分布于辽阳行省北部的通古斯语族居民,还有被统称为吾者、兀者或斡拙的诸部。满语森林一词,清代译写为乌稽、窝集等,当即源于兀者。兀者部人之得名,盖因其出没于大山老林之故。清代仍不用之以为部族名称者,如东海兀哲部、窝稽部等皆是。

《金史》卷二四《地理志》上:“金之壤地封疆,东极吉里迷、兀的改诸野人境。”同书卷七三《完颜晏传》:“天会初,乌底改叛。……乃命晏督扈从诸军往讨之。至混同江,谕将士曰:‘今叛众依山谷,地势险阻,林木深密,吾骑卒不得成列,未可以岁月破也。’……声言俟大军皆集而发。乃潜以舟师浮江而下,直捣其营,遂大破之。”从以上记载可以知道,金乌底改诸部的分布大势,约略是在黑龙江下游直抵奴儿干地区的沿江及大片深山密林之中。所谓乌底改人,当即包括元代的水达达和兀者等通古斯语族诸部在内。元顺帝时期,由于政府向极东北诸部勒索海东青无度,激起水达达和兀者的反抗。这次起义时断时续,前后共经过近十年才最后失败。至正十五年,元廷复立兀者野人、乞列迷等处诸军万户府于哈尔分之地,当即镇压此次起义后的善后措施之一。哈儿分在黑龙江下游,元明两代皆置驿于此。明代亦一度因仍元朝旧制,在此设置过兀者野人、乞列迷、女直军民万户府。此外,明兀良哈三卫之一的福余卫,其蒙古名称曰我着,当亦得名于兀者。嫩江中游的这部分兀者人,或许和肇州的水达达人一样,都是在元初平定乃颜之乱以后从东面迁来的。

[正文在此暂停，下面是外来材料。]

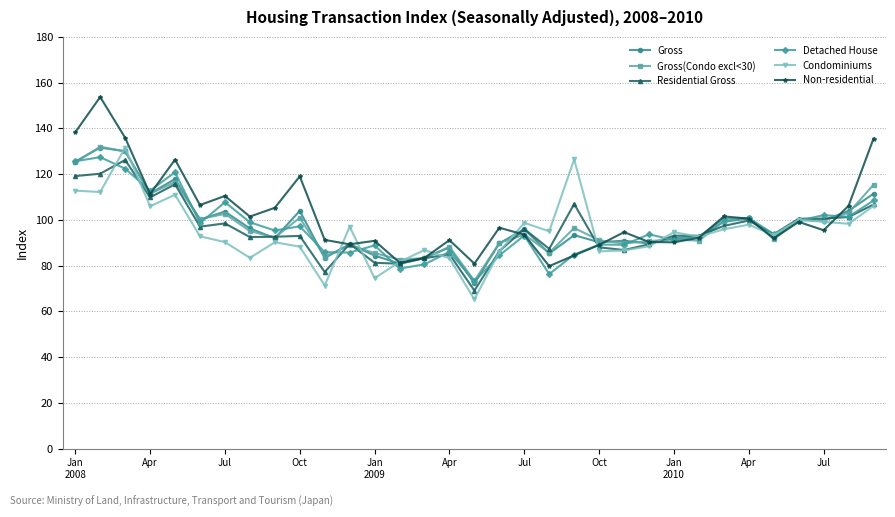

True or false: Non-residential has more than 2 interior local peaks.

True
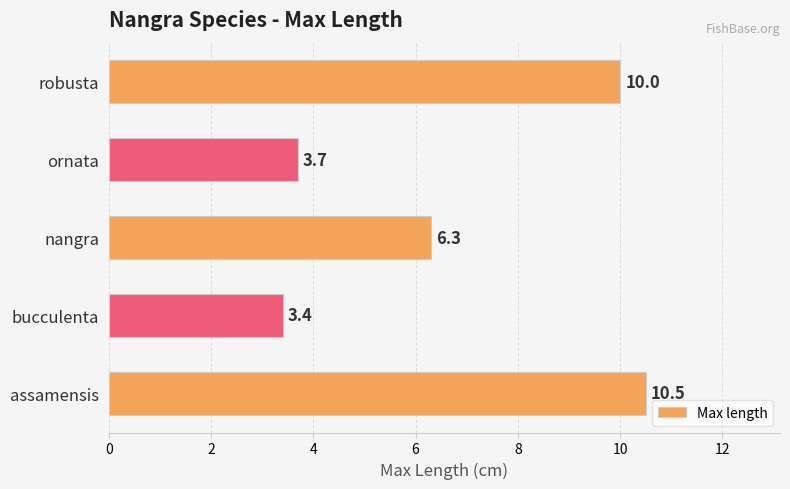

Reading bottom to top, what are all the values shown in this chart?

assamensis=10.5	bucculenta=3.4	nangra=6.3	ornata=3.7	robusta=10.0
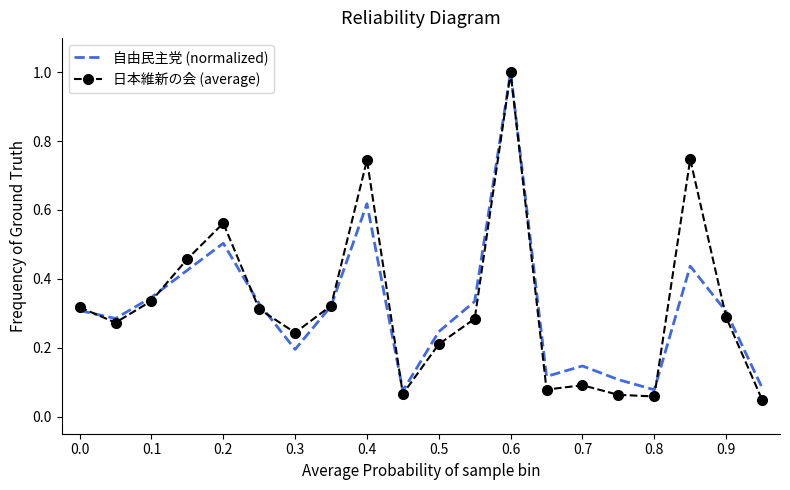

What are all the series names shown in the legend?

自由民主党 (normalized), 日本維新の会 (average)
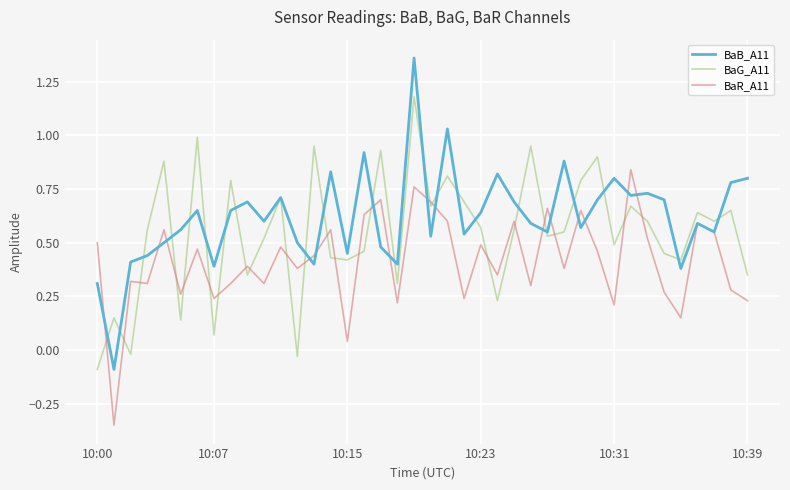

Rank the series by their maximum value, from highest to lowest.

BaB_A11, BaG_A11, BaR_A11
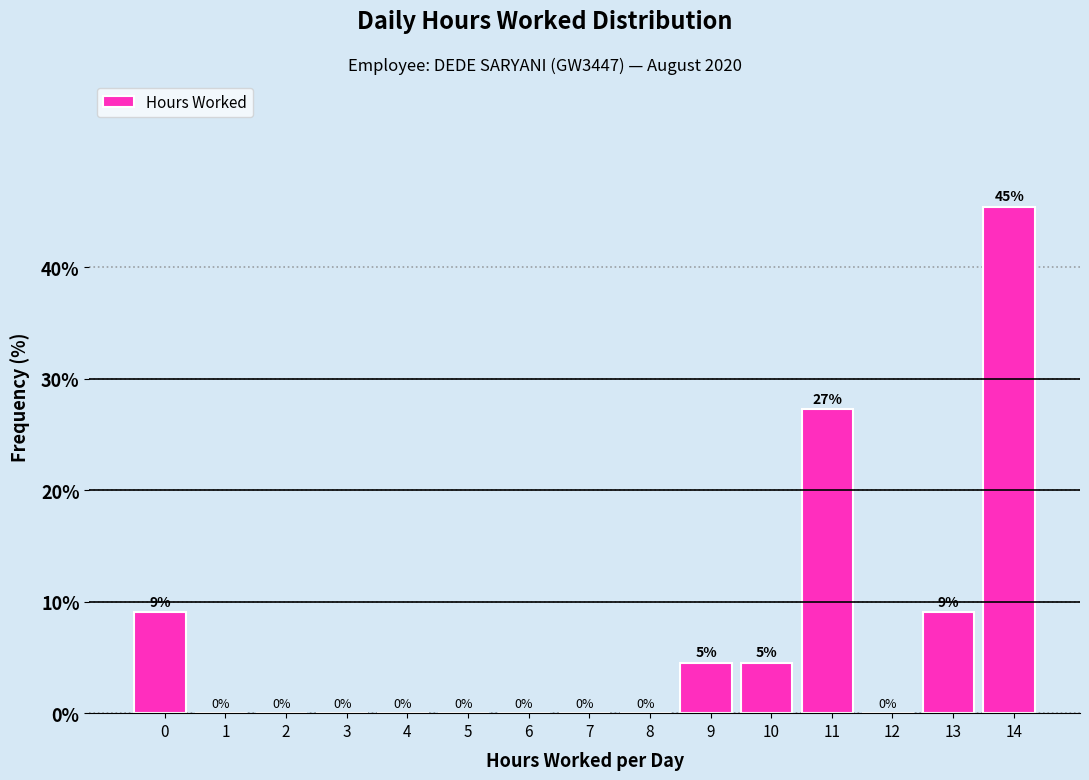

Where is the data nearest to the value 22?

11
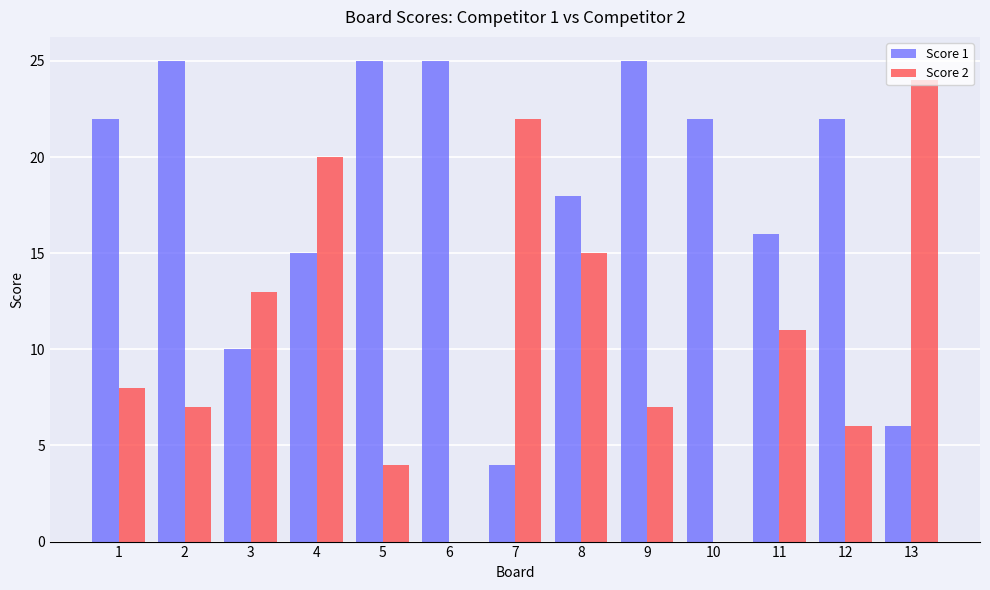

Which series has the widest spread of values?

Score 2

在大山中的兀者部落,多以射山为猎,作为主要生活来源。少数沿江滨水者,或亦以捕捞为业。与水达达相比,兀者的社会经济发展水平可能更低一些。所以元代史料更多地拿兀者和野人相连称。元朝后期有一个东北籍人明里帖木儿,并不是兀者部人而自号“北野兀者”,被当时人看作是甘“以贱形加全人”。这件事在一定程度上反映出兀者诸部文明程度较低的事实。

骨嵬

元代史料也记载了库页岛上的通古斯族居民,即骨嵬人。骨嵬既是部族名,也是地名。它与唐代的窟说、屈说,明代的苦夷、苦兀,以及近现代的库页,均为同名异译。元代文献提到的骨嵬岛居民,有吉里迷、亦里于、骨嵬三种。关于吉里迷,详下文。亦里于在通古斯语中原意为鹿。用作部族名,意即使鹿人,其族属未易确言。而以骨嵬命名的部族,当为该岛的主要土著居民。在唐代,这里的主要居民是通古斯语族的靺鞨;近现代,岛上除了南部的阿努依人(虾夷人)、近海岸地区有部分基里亚克人(即吉里迷人)外,其主要土著仍为通古斯语诸部。由此可以推想,元代的骨嵬人也是说某种通古斯语的民族。他们大概不像以捕捞为生的吉里迷人那样擅于造舟,所以有时还得坐着吉里迷人制作的“黄窝儿”船,从骨嵬岛浮海来到奴儿干。至元元年,黑龙江下游的吉里迷人报告:“其国东有骨嵬、亦里于两部,岁来侵疆”,世祖命征东招讨使塔匣剌征之,因海流风势难渡而罢。十年,塔匣剌在弩儿哥(即奴儿干)从当地人处得知,须俟冬月赛哥小海(今鞑靼海峡北部)渡口结冻,方可冰上前去,遂奏请进征,不准。二十一年,诏命征东招讨司进讨骨嵬,可能因为不成功,次年又任命了两个招讨使,决定出兵万人往征。二十三年,征东招讨使塔塔儿带、杨兀鲁带率兵万人、船千艘征骨嵬,结果如何不明。大德年间,骨嵬人多次越海劫掠,招讨司官军追之不及。至大元年,骨嵬王善奴等遣人来请求归降,每年贡纳异皮。

吉里迷

辽阳行省界内的古亚语族(Palaeo-Asiatic Group)居民有吉里迷人。吉里迷之名始见于金。上引《金史·地理志》已明言他们当时居住在金朝版图极东北的奴儿干附近。元代史料除了黑龙江下游沿岸直到奴儿干地区的吉里迷人之外,还提到了骨嵬岛上的因吉里迷。自金元迄于近现代,吉里迷人的分布地域似未发生重大变动。他们在清代志书中被称为济勒弥:“其在混同江口西至黑勒尔,则济勒弥部居之”。在描写东西伯利亚的同时代的沙俄或其他国家的探险家著述之中,他们被称为基里亚克(Gi lyak)人。现代苏联学者又称之尼夫赫(Nivkh)人,这个词在其本族语言中原意为“人们”。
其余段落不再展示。